What is being asked>
Omit every picture, then give all the entries again exactly.

Supplied entries>
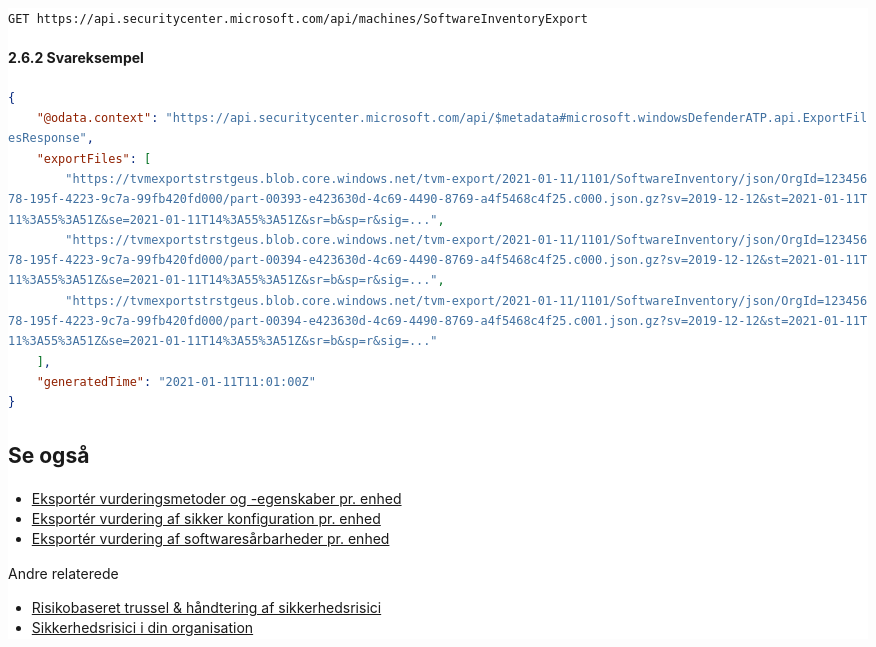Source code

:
 ```http
GET https://api.securitycenter.microsoft.com/api/machines/SoftwareInventoryExport
```

#### <a name="262-response-example"></a>2.6.2 Svareksempel

```json
{
    "@odata.context": "https://api.securitycenter.microsoft.com/api/$metadata#microsoft.windowsDefenderATP.api.ExportFilesResponse",
    "exportFiles": [
        "https://tvmexportstrstgeus.blob.core.windows.net/tvm-export/2021-01-11/1101/SoftwareInventory/json/OrgId=12345678-195f-4223-9c7a-99fb420fd000/part-00393-e423630d-4c69-4490-8769-a4f5468c4f25.c000.json.gz?sv=2019-12-12&st=2021-01-11T11%3A55%3A51Z&se=2021-01-11T14%3A55%3A51Z&sr=b&sp=r&sig=...",
        "https://tvmexportstrstgeus.blob.core.windows.net/tvm-export/2021-01-11/1101/SoftwareInventory/json/OrgId=12345678-195f-4223-9c7a-99fb420fd000/part-00394-e423630d-4c69-4490-8769-a4f5468c4f25.c000.json.gz?sv=2019-12-12&st=2021-01-11T11%3A55%3A51Z&se=2021-01-11T14%3A55%3A51Z&sr=b&sp=r&sig=...",
        "https://tvmexportstrstgeus.blob.core.windows.net/tvm-export/2021-01-11/1101/SoftwareInventory/json/OrgId=12345678-195f-4223-9c7a-99fb420fd000/part-00394-e423630d-4c69-4490-8769-a4f5468c4f25.c001.json.gz?sv=2019-12-12&st=2021-01-11T11%3A55%3A51Z&se=2021-01-11T14%3A55%3A51Z&sr=b&sp=r&sig=..."
    ],
    "generatedTime": "2021-01-11T11:01:00Z"
}
```

## <a name="see-also"></a>Se også

- [Eksportér vurderingsmetoder og -egenskaber pr. enhed](get-assessment-methods-properties.md)
- [Eksportér vurdering af sikker konfiguration pr. enhed](get-assessment-secure-config.md)
- [Eksportér vurdering af softwaresårbarheder pr. enhed](get-assessment-software-vulnerabilities.md)

Andre relaterede

- [Risikobaseret trussel & håndtering af sikkerhedsrisici](next-gen-threat-and-vuln-mgt.md)
- [Sikkerhedsrisici i din organisation](tvm-weaknesses.md)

Task result>
Source code

:
 ```http
GET https://api.securitycenter.microsoft.com/api/machines/SoftwareInventoryExport
```

#### <a name="262-response-example"></a>2.6.2 Svareksempel

```json
{
    "@odata.context": "https://api.securitycenter.microsoft.com/api/$metadata#microsoft.windowsDefenderATP.api.ExportFilesResponse",
    "exportFiles": [
        "https://tvmexportstrstgeus.blob.core.windows.net/tvm-export/2021-01-11/1101/SoftwareInventory/json/OrgId=12345678-195f-4223-9c7a-99fb420fd000/part-00393-e423630d-4c69-4490-8769-a4f5468c4f25.c000.json.gz?sv=2019-12-12&st=2021-01-11T11%3A55%3A51Z&se=2021-01-11T14%3A55%3A51Z&sr=b&sp=r&sig=...",
        "https://tvmexportstrstgeus.blob.core.windows.net/tvm-export/2021-01-11/1101/SoftwareInventory/json/OrgId=12345678-195f-4223-9c7a-99fb420fd000/part-00394-e423630d-4c69-4490-8769-a4f5468c4f25.c000.json.gz?sv=2019-12-12&st=2021-01-11T11%3A55%3A51Z&se=2021-01-11T14%3A55%3A51Z&sr=b&sp=r&sig=...",
        "https://tvmexportstrstgeus.blob.core.windows.net/tvm-export/2021-01-11/1101/SoftwareInventory/json/OrgId=12345678-195f-4223-9c7a-99fb420fd000/part-00394-e423630d-4c69-4490-8769-a4f5468c4f25.c001.json.gz?sv=2019-12-12&st=2021-01-11T11%3A55%3A51Z&se=2021-01-11T14%3A55%3A51Z&sr=b&sp=r&sig=..."
    ],
    "generatedTime": "2021-01-11T11:01:00Z"
}
```

## <a name="see-also"></a>Se også

- [Eksportér vurderingsmetoder og -egenskaber pr. enhed](get-assessment-methods-properties.md)
- [Eksportér vurdering af sikker konfiguration pr. enhed](get-assessment-secure-config.md)
- [Eksportér vurdering af softwaresårbarheder pr. enhed](get-assessment-software-vulnerabilities.md)

Andre relaterede

- [Risikobaseret trussel & håndtering af sikkerhedsrisici](next-gen-threat-and-vuln-mgt.md)
- [Sikkerhedsrisici i din organisation](tvm-weaknesses.md)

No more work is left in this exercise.